ジオメトリ:CNGA120408S−01525−L1−B
応用:連続切断
被加工物材料:SAE8620、58−62HRC
切断スピード:250m/分
送り:0.1mm
切断深さ:0.1mm
冷却:なし
性能基準:材料比、50回の試行後のRmr50%
【0084】
Rmrは、表面粗さプロファイルの材料比の標準的な測定値であり、多くの場合、摩耗耐性を評価するために使用される。

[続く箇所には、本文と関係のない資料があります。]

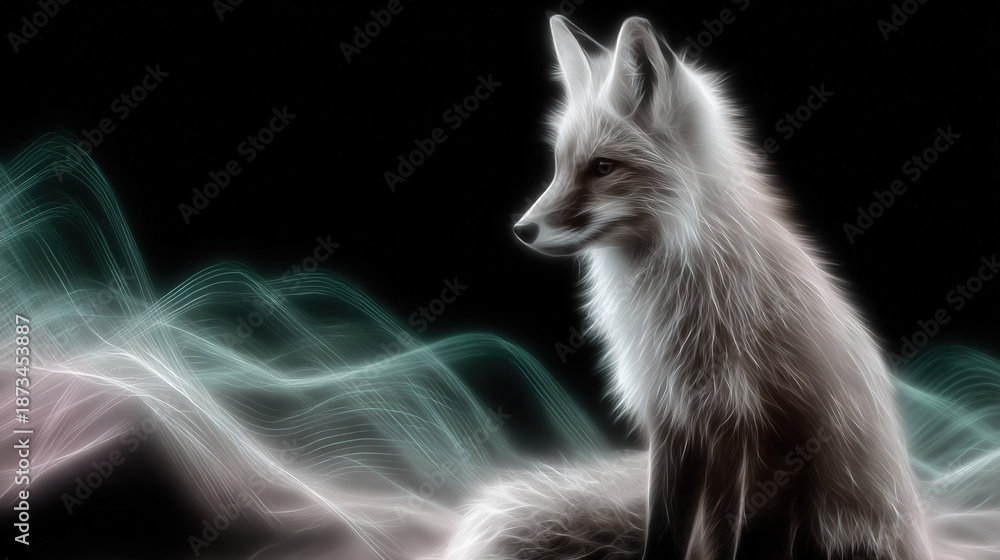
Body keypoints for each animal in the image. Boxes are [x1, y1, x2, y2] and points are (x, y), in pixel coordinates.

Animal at [486, 14, 935, 560]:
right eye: (561, 164)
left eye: (603, 167)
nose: (521, 230)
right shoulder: (671, 420)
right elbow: (663, 529)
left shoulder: (733, 424)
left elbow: (721, 537)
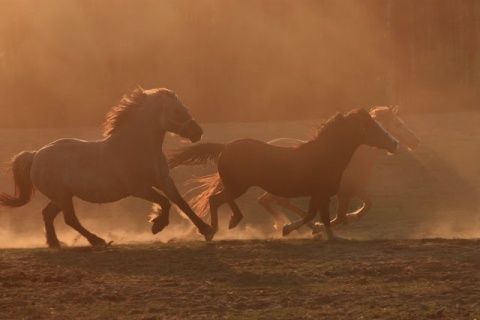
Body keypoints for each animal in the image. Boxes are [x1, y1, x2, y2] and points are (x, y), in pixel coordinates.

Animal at [0, 87, 214, 248]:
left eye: (185, 108)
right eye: (176, 111)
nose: (198, 132)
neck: (139, 147)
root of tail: (35, 155)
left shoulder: (163, 179)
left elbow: (181, 203)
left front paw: (207, 230)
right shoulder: (139, 189)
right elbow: (165, 202)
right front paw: (157, 225)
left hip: (62, 197)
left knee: (48, 214)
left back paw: (55, 243)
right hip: (62, 196)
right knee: (70, 219)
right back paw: (97, 240)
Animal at [167, 109, 400, 241]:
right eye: (372, 126)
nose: (395, 144)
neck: (325, 154)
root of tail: (225, 147)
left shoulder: (322, 195)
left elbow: (317, 215)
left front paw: (324, 234)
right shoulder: (322, 193)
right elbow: (317, 215)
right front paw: (292, 229)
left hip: (235, 185)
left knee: (216, 199)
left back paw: (215, 229)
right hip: (238, 186)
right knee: (217, 199)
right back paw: (223, 226)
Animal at [255, 106, 420, 229]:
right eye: (398, 124)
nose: (415, 141)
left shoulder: (356, 189)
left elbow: (367, 204)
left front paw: (351, 217)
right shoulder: (344, 192)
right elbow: (340, 217)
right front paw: (324, 226)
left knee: (267, 201)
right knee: (273, 201)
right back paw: (296, 225)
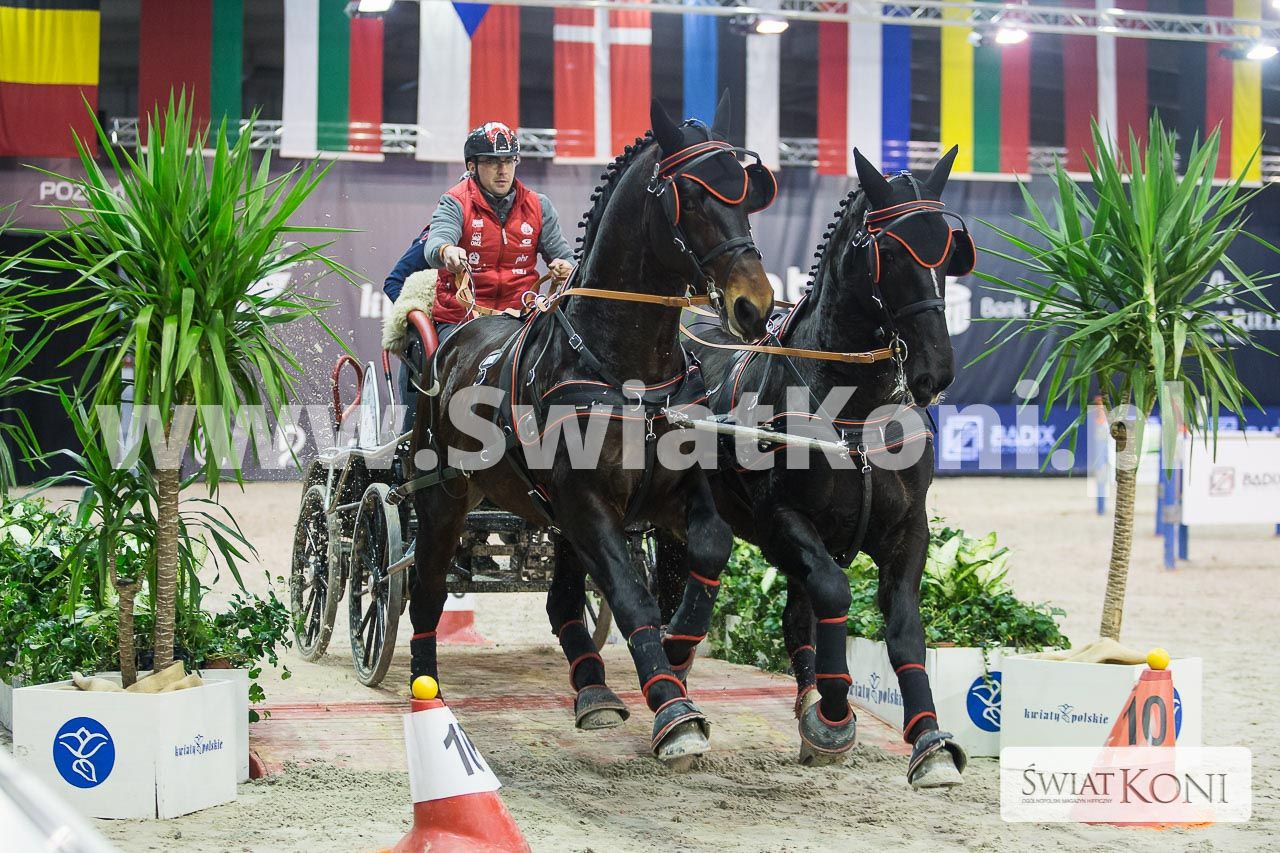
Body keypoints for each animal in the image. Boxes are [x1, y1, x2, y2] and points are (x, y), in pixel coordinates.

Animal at [401, 95, 778, 765]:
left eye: (744, 194)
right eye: (691, 196)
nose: (753, 306)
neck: (624, 368)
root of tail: (456, 337)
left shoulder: (670, 495)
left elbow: (707, 549)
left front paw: (677, 651)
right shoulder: (587, 503)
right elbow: (629, 593)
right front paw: (674, 710)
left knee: (560, 598)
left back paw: (594, 689)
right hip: (445, 497)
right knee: (426, 588)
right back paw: (428, 689)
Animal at [653, 147, 975, 787]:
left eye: (949, 250)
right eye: (891, 252)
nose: (935, 370)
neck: (852, 410)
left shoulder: (908, 532)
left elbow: (904, 631)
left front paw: (927, 739)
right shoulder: (781, 520)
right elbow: (833, 592)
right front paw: (832, 711)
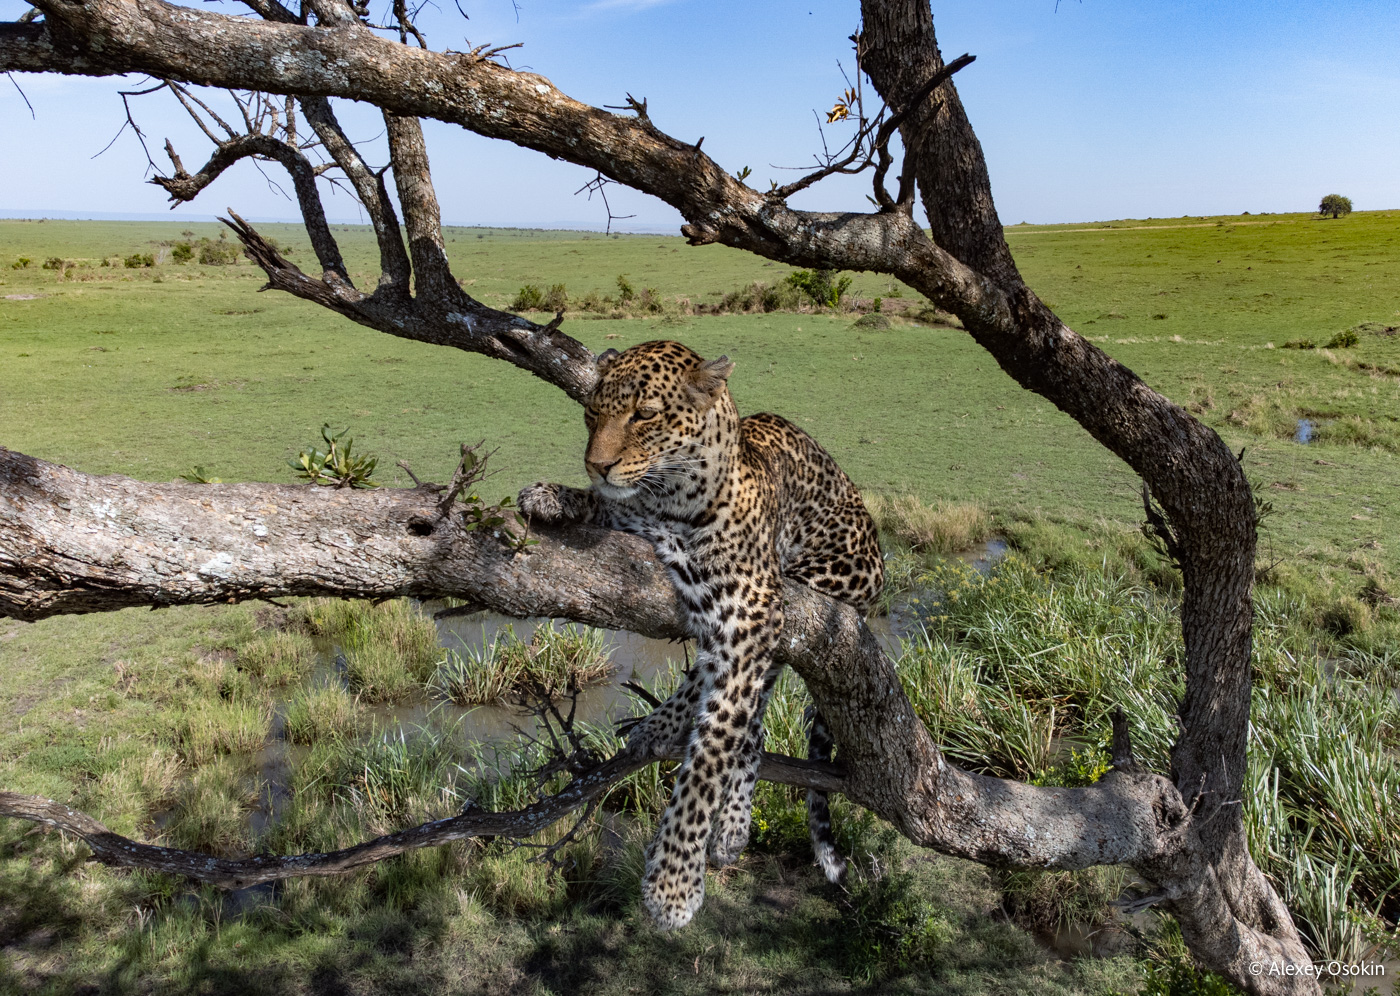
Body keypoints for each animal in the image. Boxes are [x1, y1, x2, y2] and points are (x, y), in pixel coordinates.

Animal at [520, 339, 879, 930]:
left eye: (644, 414)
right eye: (592, 413)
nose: (596, 464)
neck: (671, 501)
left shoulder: (751, 607)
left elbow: (712, 755)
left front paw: (673, 883)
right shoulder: (632, 513)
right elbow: (608, 503)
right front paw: (551, 494)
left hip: (818, 584)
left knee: (744, 709)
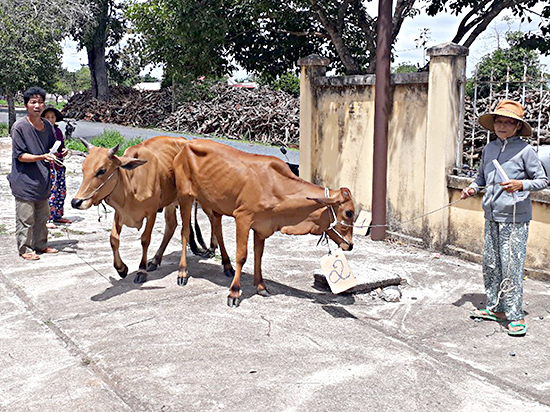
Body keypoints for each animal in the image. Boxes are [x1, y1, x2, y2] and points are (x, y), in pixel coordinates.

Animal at [71, 135, 211, 284]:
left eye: (101, 170)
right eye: (83, 169)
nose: (76, 202)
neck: (131, 183)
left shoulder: (151, 212)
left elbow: (145, 239)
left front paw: (141, 270)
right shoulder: (120, 213)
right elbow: (113, 239)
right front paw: (121, 269)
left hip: (195, 200)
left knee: (199, 224)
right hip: (171, 202)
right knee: (171, 226)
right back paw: (155, 260)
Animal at [174, 140, 358, 308]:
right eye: (349, 212)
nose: (350, 245)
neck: (277, 187)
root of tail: (186, 145)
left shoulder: (261, 226)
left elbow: (259, 255)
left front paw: (261, 286)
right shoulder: (243, 217)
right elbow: (242, 255)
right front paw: (234, 292)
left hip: (213, 204)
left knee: (217, 229)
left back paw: (227, 266)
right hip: (185, 197)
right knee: (185, 232)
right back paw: (182, 273)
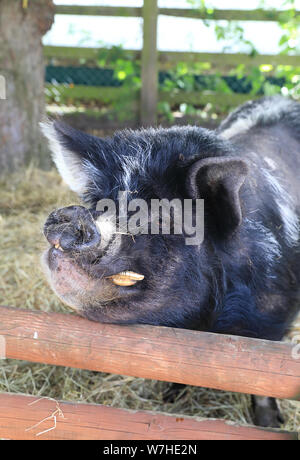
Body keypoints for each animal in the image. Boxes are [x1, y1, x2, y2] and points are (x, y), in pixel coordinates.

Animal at [41, 96, 300, 428]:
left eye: (164, 218)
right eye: (100, 205)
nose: (73, 217)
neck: (209, 324)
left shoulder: (273, 317)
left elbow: (264, 377)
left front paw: (269, 424)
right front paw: (169, 397)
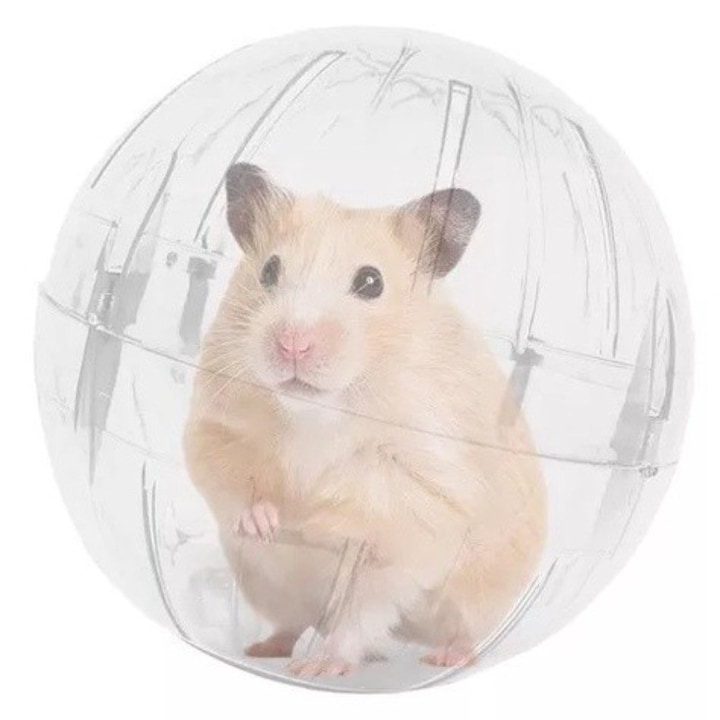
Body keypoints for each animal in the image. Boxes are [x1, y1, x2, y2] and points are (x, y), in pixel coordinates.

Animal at [184, 163, 547, 678]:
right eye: (269, 270)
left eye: (371, 282)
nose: (292, 344)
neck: (320, 410)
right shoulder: (216, 424)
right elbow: (229, 475)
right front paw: (270, 522)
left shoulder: (428, 483)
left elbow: (374, 503)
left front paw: (313, 523)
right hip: (269, 585)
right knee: (298, 623)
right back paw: (265, 649)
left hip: (465, 596)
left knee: (373, 625)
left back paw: (358, 664)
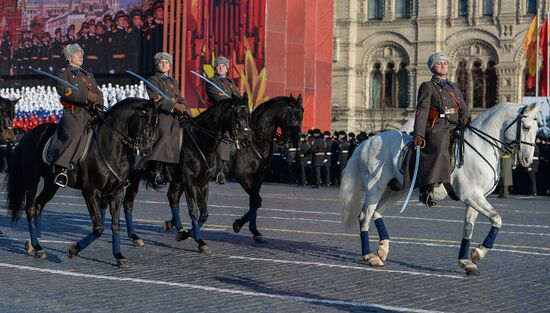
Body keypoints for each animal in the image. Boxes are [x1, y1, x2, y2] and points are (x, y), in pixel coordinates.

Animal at [6, 97, 158, 266]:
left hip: (51, 184)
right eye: (147, 122)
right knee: (30, 208)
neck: (110, 147)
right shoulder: (91, 193)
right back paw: (38, 247)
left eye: (156, 124)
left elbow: (115, 224)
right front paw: (73, 250)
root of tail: (28, 135)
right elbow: (98, 228)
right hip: (32, 179)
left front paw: (118, 255)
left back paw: (35, 244)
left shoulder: (116, 193)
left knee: (39, 204)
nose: (147, 152)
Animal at [122, 92, 253, 251]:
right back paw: (134, 236)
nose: (247, 141)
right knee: (128, 203)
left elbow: (204, 214)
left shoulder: (202, 184)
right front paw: (200, 242)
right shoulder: (190, 183)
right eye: (237, 115)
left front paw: (185, 234)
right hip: (134, 177)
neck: (200, 141)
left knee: (171, 198)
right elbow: (194, 212)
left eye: (248, 115)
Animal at [340, 101, 544, 274]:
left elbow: (468, 228)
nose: (527, 159)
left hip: (396, 190)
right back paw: (370, 256)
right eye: (526, 127)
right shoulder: (472, 196)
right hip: (375, 188)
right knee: (364, 217)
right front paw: (478, 253)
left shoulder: (474, 199)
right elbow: (497, 218)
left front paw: (466, 262)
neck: (481, 146)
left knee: (376, 213)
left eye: (537, 129)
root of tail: (368, 141)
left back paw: (383, 249)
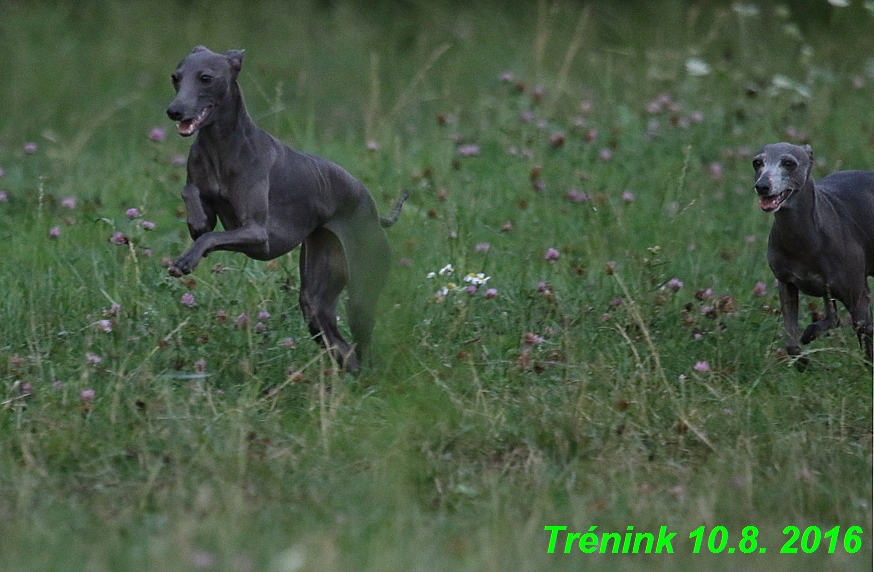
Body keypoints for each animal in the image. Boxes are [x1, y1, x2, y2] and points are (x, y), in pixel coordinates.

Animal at [166, 47, 406, 374]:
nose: (174, 111)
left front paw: (186, 260)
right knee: (340, 345)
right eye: (175, 78)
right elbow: (194, 203)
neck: (221, 147)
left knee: (360, 341)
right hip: (317, 296)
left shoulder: (258, 235)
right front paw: (197, 219)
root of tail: (375, 215)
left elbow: (210, 238)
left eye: (205, 78)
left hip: (361, 289)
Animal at [748, 142, 872, 362]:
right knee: (833, 316)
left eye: (789, 163)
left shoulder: (857, 297)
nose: (762, 186)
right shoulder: (786, 285)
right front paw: (802, 359)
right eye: (757, 162)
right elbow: (791, 342)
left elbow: (866, 339)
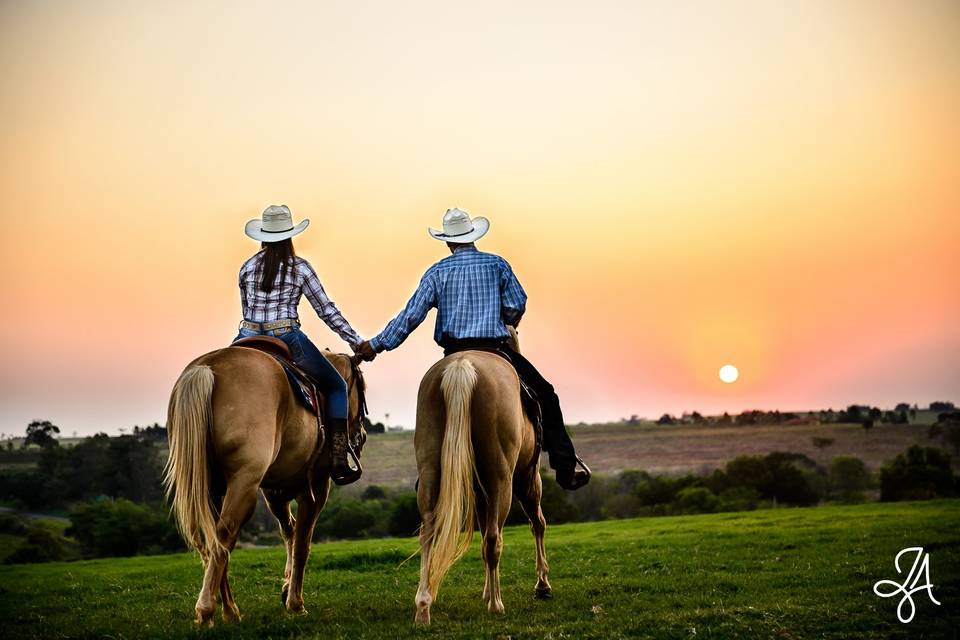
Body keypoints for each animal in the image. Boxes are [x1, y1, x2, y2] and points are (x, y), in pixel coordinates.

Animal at [161, 344, 364, 624]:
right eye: (361, 390)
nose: (362, 435)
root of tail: (207, 369)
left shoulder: (274, 491)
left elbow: (289, 532)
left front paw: (287, 587)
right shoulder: (316, 488)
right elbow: (302, 544)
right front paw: (295, 603)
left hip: (210, 488)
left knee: (213, 541)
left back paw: (229, 610)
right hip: (244, 486)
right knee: (224, 535)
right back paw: (207, 609)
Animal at [410, 330, 548, 624]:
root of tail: (461, 367)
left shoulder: (481, 492)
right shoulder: (528, 477)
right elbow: (537, 523)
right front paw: (542, 584)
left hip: (430, 472)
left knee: (428, 534)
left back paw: (423, 606)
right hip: (502, 480)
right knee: (494, 539)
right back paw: (496, 604)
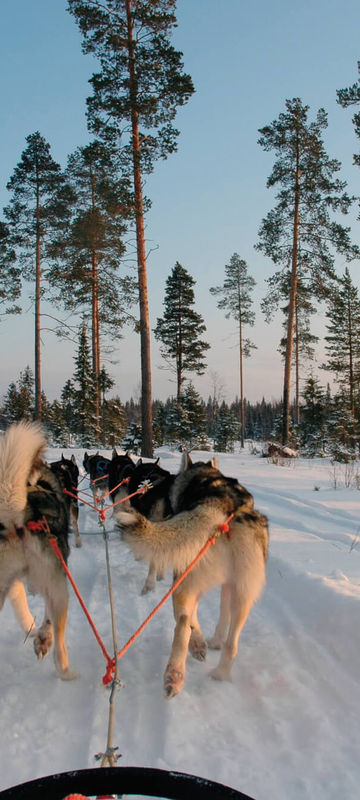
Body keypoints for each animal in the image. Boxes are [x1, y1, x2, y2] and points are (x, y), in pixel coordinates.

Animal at [0, 422, 77, 680]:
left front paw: (33, 631)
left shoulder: (13, 584)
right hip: (61, 592)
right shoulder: (54, 579)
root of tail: (21, 517)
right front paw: (42, 637)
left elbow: (24, 612)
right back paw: (66, 671)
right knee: (60, 648)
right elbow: (47, 621)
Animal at [115, 454, 268, 696]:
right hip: (243, 593)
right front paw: (215, 641)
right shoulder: (228, 585)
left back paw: (177, 672)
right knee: (232, 642)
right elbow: (222, 616)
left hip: (184, 581)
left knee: (183, 622)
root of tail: (223, 504)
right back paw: (220, 673)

表14は、サンプル66と比較した、サンプル65及びサンプル67について、50回の試行後の材料比(Rmr)50%の深さを示している。
【0085】
実施例14
切断試験には、以下のデータに従って、回転動作中の表9のサンプル(実施例8におけるコーティングされたグレードH)を使用している。
ジオメトリ:CNGA120408S−01525−L1−B
応用:連続切断
被加工物材料:SAE8620、58−62HRC
切断スピード:250m/分
送り:0.1mm
切断深さ:0.1mm
冷却:なし
性能基準:クレーター摩耗/クレーター深さ
【0086】
表15は、サンプル66、サンプル67、及びコーティングされていないグレードHと比較して、サンプル65の耐クレーター摩耗性が最良であることを示している。
【0087】
実施例15
切断試験には、以下のデータに従って、回転動作中の表9のサンプル(実施例8におけるコーティングされたグレードH)を使用している。
ジオメトリ:TCGW110208S−01015−L1−C
応用:ID回転、直径24.69mm、長さ7.6mm
被加工物材料:100Cr6、60HRc
切断スピード:143m/分
送り:0.15mm/回転
切断深さ:0.15mm
冷却:あり、ただしチップ排出のためのみ
性能基準:ツール寿命
【0088】
表16は、従来技術のサンプルと比較しての、サンプル65の性能の向上を示している。
【0089】
実施例16
切断試験には、以下のデータに従って、回転動作中の表9のサンプル(実施例8におけるコーティングされたグレードH)を使用している。
ジオメトリ:DNGA150612S−01525−L1−B
応用:OD回転、直径45mm、長さ26mm
被加工物材料:25MoCr4E、58−64HRc
切断スピード:260m/分
送り:0.15mm/回転
切断深さ:0.2mm
冷却:なし
性能基準:ツール寿命
【0090】
表17は、従来技術のサンプルと比較しての、サンプル65の性能の向上を示している。